Now one could argue that this only applies to "resolving underlying controversies over religious doctrine" when called on to do so by a special state-created legal rule, such as the preference for the more orthodox group, and that such resolution of doctrinal controversies could take place when interpreting contracts, wills, deeds, trusts, and the like that are voluntarily entered into. But I think the logic of the Court's decision encompasses all civil court decisions about what is the right interpretation of legal doctrine, especially given the later decision in Jones v. Wolf (1979). And that's the view lower courts have taken: "[A] court can invoke a secular interpretation of church deeds, by-laws and canons, thereby avoiding judicial entanglement in issues of religious doctrine, polity and practice…. When the application of this standard requires judicial involvement in a [religious] doctrinal question, however, it may not be relied upon." "[P]rovisions in deeds or in denomination's constitution for the reversion of local church property to the general church, if conditioned upon a finding of departure from doctrine, could not be civilly enforced [quoting and endorsing a concurring opinion in a different Supreme Court case]." See also this decision.

And I think this rule is right, even though it does in a sense discriminate against religious practice, by singling out for non-enforcement those contracts that call for reference to religious law. The alternative, after all, is for courts to take sides in deciding which rival religious view—say, which understanding of Islamic law—is right and which is wrong, which would itself involve discrimination in favor of one religious subgroup (the one whose view is adopted by the civil courts as the true view of Islamic law, Jewish law, etc.) and against another religious subgroup. That strikes me as worse than civil court abstention from all attempts to decide how to interpret religious concepts.

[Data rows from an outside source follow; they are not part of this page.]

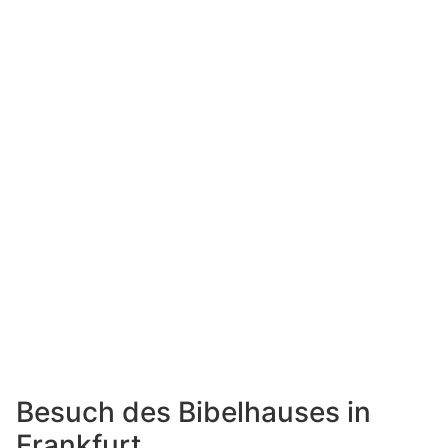
Besuch des Bibelhauses in
Frankfurt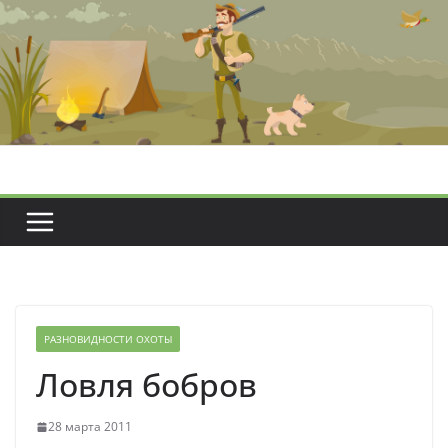
Перейти
к
содержимому
РАЗНОВИДНОСТИ ОХОТЫ
Ловля бобров
28 марта 2011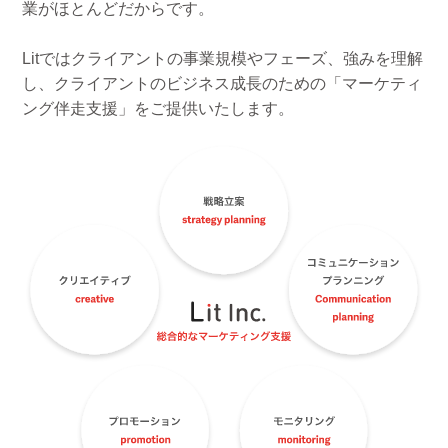
業がほとんどだからです。
Litではクライアントの事業規模やフェーズ、強みを理解
し、クライアントのビジネス成長のための「マーケティ
ング伴走支援」をご提供いたします。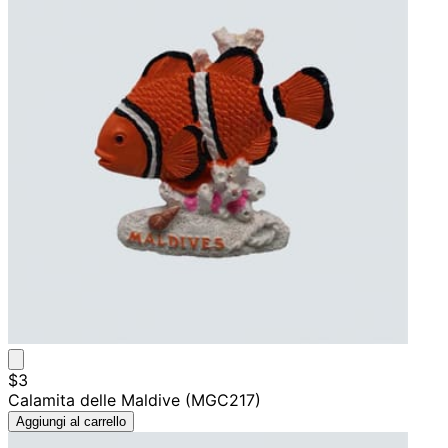
$3
Calamita delle Maldive (MGC217)
Aggiungi al carrello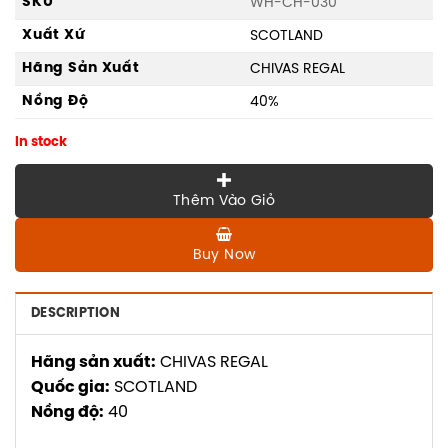
SKU
WH-CH-030
Xuất Xứ
SCOTLAND
Hãng Sản Xuất
CHIVAS REGAL
Nồng Độ
40%
In stock
Thêm Vào Giỏ
Buy Now
DESCRIPTION
Hãng sản xuất:
CHIVAS REGAL
Quốc gia:
SCOTLAND
Nồng độ:
40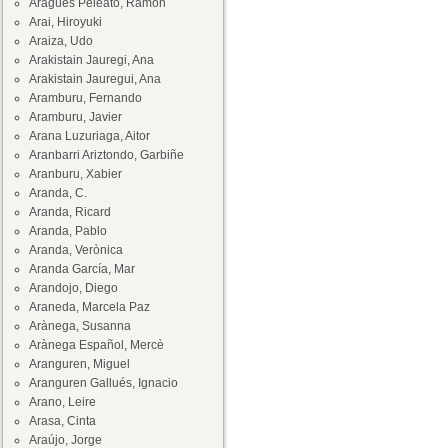
Aragüés Peleato, Ramón
Arai, Hiroyuki
Araiza, Udo
Arakistain Jauregi, Ana
Arakistain Jauregui, Ana
Aramburu, Fernando
Aramburu, Javier
Arana Luzuriaga, Aitor
Aranbarri Ariztondo, Garbiñe
Aranburu, Xabier
Aranda, C.
Aranda, Ricard
Aranda, Pablo
Aranda, Verònica
Aranda García, Mar
Arandojo, Diego
Araneda, Marcela Paz
Arànega, Susanna
Arànega Español, Mercè
Aranguren, Miguel
Aranguren Gallués, Ignacio
Arano, Leire
Arasa, Cinta
Araújo, Jorge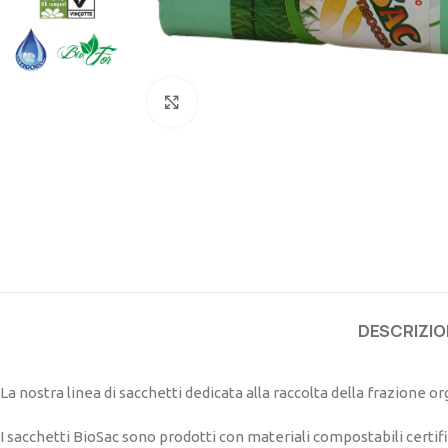
Click to enlarge
DESCRIZIO
La nostra linea di sacchetti dedicata alla raccolta della frazione or
I sacchetti BioSac sono prodotti con materiali compostabili certifica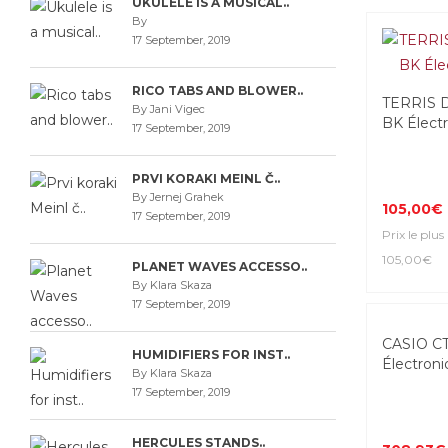
UKULELE IS A MUSICAL..
By
17 September, 2019
RICO TABS AND BLOWER..
TERRIS D
By Jani Vigec
BK Électr
17 September, 2019
PRVI KORAKI MEINL Č..
By Jernej Grahek
105,00€
17 September, 2019
Prix le plus
105,00€
PLANET WAVES ACCESSO..
By Klara Skaza
17 September, 2019
-8%
CASIO C
HUMIDIFIERS FOR INST..
Électroni
By Klara Skaza
17 September, 2019
HERCULES STANDS..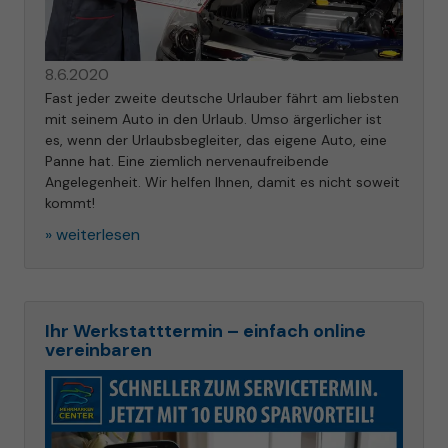
8.6.2020
Fast jeder zweite deutsche Urlauber fährt am liebsten
mit seinem Auto in den Urlaub. Umso ärgerlicher ist
es, wenn der Urlaubsbegleiter, das eigene Auto, eine
Panne hat. Eine ziemlich nervenaufreibende
Angelegenheit. Wir helfen Ihnen, damit es nicht soweit
kommt!
» weiterlesen
Ihr Werkstatttermin – einfach online
vereinbaren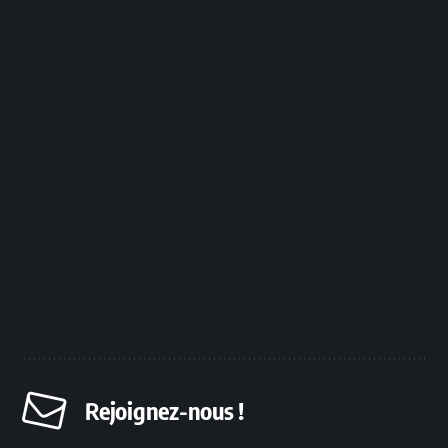
Rejoignez-nous !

Fortunately, religious observers who want their disputes settled according to religious law generally have a simple solution: They can provide for arbitration by some religious tribunal that they choose, and courts will generally then enforce the result of that arbitration. Civil courts will no longer be called to decide what Islamic/Jewish/etc. law "really" requires, yet religious believers can have their disputes adjudicated under religious principles. And in fact there are such arbitral bodies around, in a wide range of religions, and they are often used.

To be sure, while courts generally enforce arbitral awards, they are less likely to do so in child custody cases, because the person whose status is being adjudicated—the child—wasn't party to the arbitration agreement. But even so, when the child's best interests aren't jeopardized, a court may well take seriously a religious arbitration panel's decision about whether a particular term of the ex-spouses' childrearing agreement is being adhered to. What the court may not do is decide for itself whether some party's Judaism is Orthodox enough.